Work required: Starting at the first line of the entries below, please return exactly each line up to and including the one with "position:relative; width:1343px; height:859px;"; pictures stay out.

[Data for this task Boundary: Start]

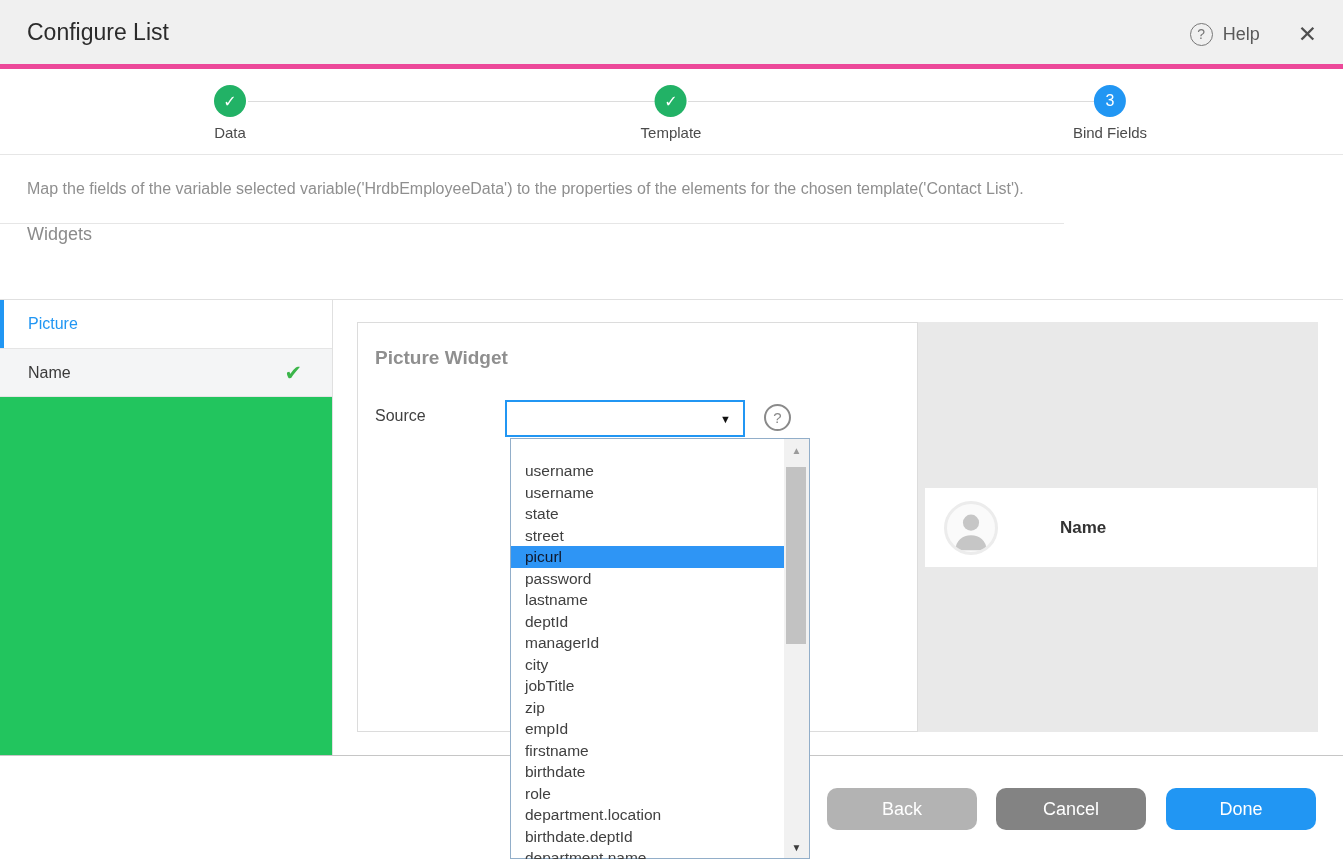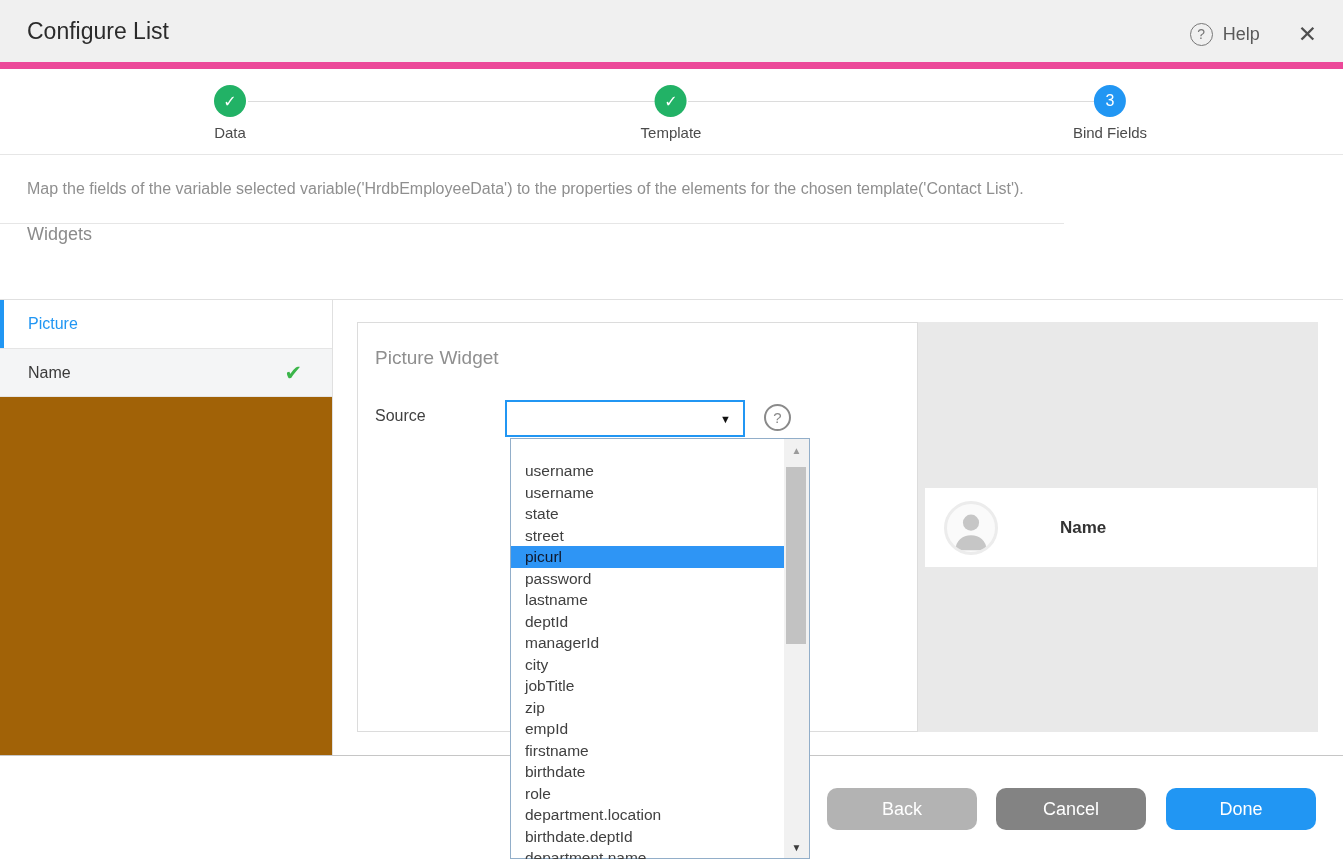--- a/index.html
+++ b/index.html
@@ -3,21 +3,21 @@
 <meta charset="utf-8">
 <style>
   * { margin:0; padding:0; box-sizing:border-box; }
   html,body { background:#fff; }
   body { font-family:"Liberation Sans","DejaVu Sans",sans-serif; }
 
   .dialog{ position:relative; width:1343px; height:859px; background:#fff; overflow:hidden; }
 
   
   .dlg-header{ position:absolute; left:0; top:0; width:1343px; height:69px;
-    background:var(--header-bg,#f0f0f0); border-bottom:7px solid #ec4899;
+    background:var(--header-bg,#f0f0f0); border-bottom:5px solid #ec4899;
     display:flex; align-items:center; }
   .dlg-title{ margin-left:27px; font-size:23px; font-weight:400; color:#2b2b2b; }
   .header-right{ position:absolute; right:26px; top:0; height:69px; display:flex; align-items:center; gap:38px; }
   .help-btn{ display:flex; align-items:center; gap:10px; background:none; border:none; cursor:pointer; }
   .help-icon{ width:23px; height:23px; border:1.5px solid #777; border-radius:50%; color:#777;
     font-size:14px; line-height:20px; text-align:center; display:inline-block; }
   .help-label{ font-size:18px; color:#5a5a5a; }
   .close-btn{ background:none; border:none; font-size:23px; color:#4f4f4f; cursor:pointer; font-weight:300; }
 
   
@@ -39,33 +39,33 @@
     border-bottom:1px solid #e6e6e6; display:flex; align-items:center; }
   .desc-text{ margin-left:27px; font-size:16px; color:#8f8f8f; }
 
   
   .widgets-bar{ position:absolute; left:0; top:224px; width:1343px; height:76px;
     border-bottom:1px solid #e0e0e0; display:flex; }
   .widgets-heading{ margin-left:27px; font-size:18px; font-weight:400; color:#8b8b8b; }
 
   
   .sidebar{ position:absolute; left:0; top:300px; width:333px; height:455px;
-    border-right:1px solid #e0e0e0; background:#a16207; }
+    border-right:1px solid #e0e0e0; background:#22c55e; }
   .side-item{ height:48px; display:flex; align-items:center; font-size:16px; cursor:pointer; }
   .side-item.active{ border-left:4px solid var(--accent-blue,#2196f3); padding-left:24px;
     color:var(--accent-blue,#2196f3); background:#fff; }
   .side-item.mapped{ height:49px; background:#f4f5f6; border-top:1px solid #e5e5e5;
     border-bottom:1px solid #e5e5e5; padding:0 30px 0 28px; color:#3a3a3a;
     justify-content:space-between; }
   .side-check{ color:var(--sidebar-check-green,#3bb54a); font-size:21px; font-weight:700; }
 
   
   .widget-panel{ position:absolute; left:357px; top:322px; width:561px; height:410px;
     background:#fff; border:1px solid #dcdcdc; }
-  .panel-title{ position:absolute; left:17px; top:24px; font-size:19px; font-weight:400; color:#8f8f8f; }
+  .panel-title{ position:absolute; left:17px; top:24px; font-size:19px; font-weight:700; color:#8f8f8f; }
   .source-label{ position:absolute; left:17px; top:84px; font-size:16px; color:#414141; }
   .select-box{ position:absolute; left:147px; top:77px; width:240px; height:37px;
     border:2px solid var(--accent-blue,#2196f3); background:#fff; cursor:pointer; }
   .select-value{ position:absolute; left:8px; top:8px; font-size:15px; color:#222; }
   .select-caret{ position:absolute; right:12px; top:11px; font-size:11px; color:#111; }
   .field-help{ position:absolute; left:406px; top:81px; width:27px; height:27px;
     border:2px solid #8a8a8a; border-radius:50%; color:#8a8a8a; font-size:15px;
     line-height:23px; text-align:center; cursor:pointer; }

[Data for this task Boundary: End]

Written solution:
--- a/index.html
+++ b/index.html
@@ -3,21 +3,21 @@
 <meta charset="utf-8">
 <style>
   * { margin:0; padding:0; box-sizing:border-box; }
   html,body { background:#fff; }
   body { font-family:"Liberation Sans","DejaVu Sans",sans-serif; }
 
   .dialog{ position:relative; width:1343px; height:859px; background:#fff; overflow:hidden; }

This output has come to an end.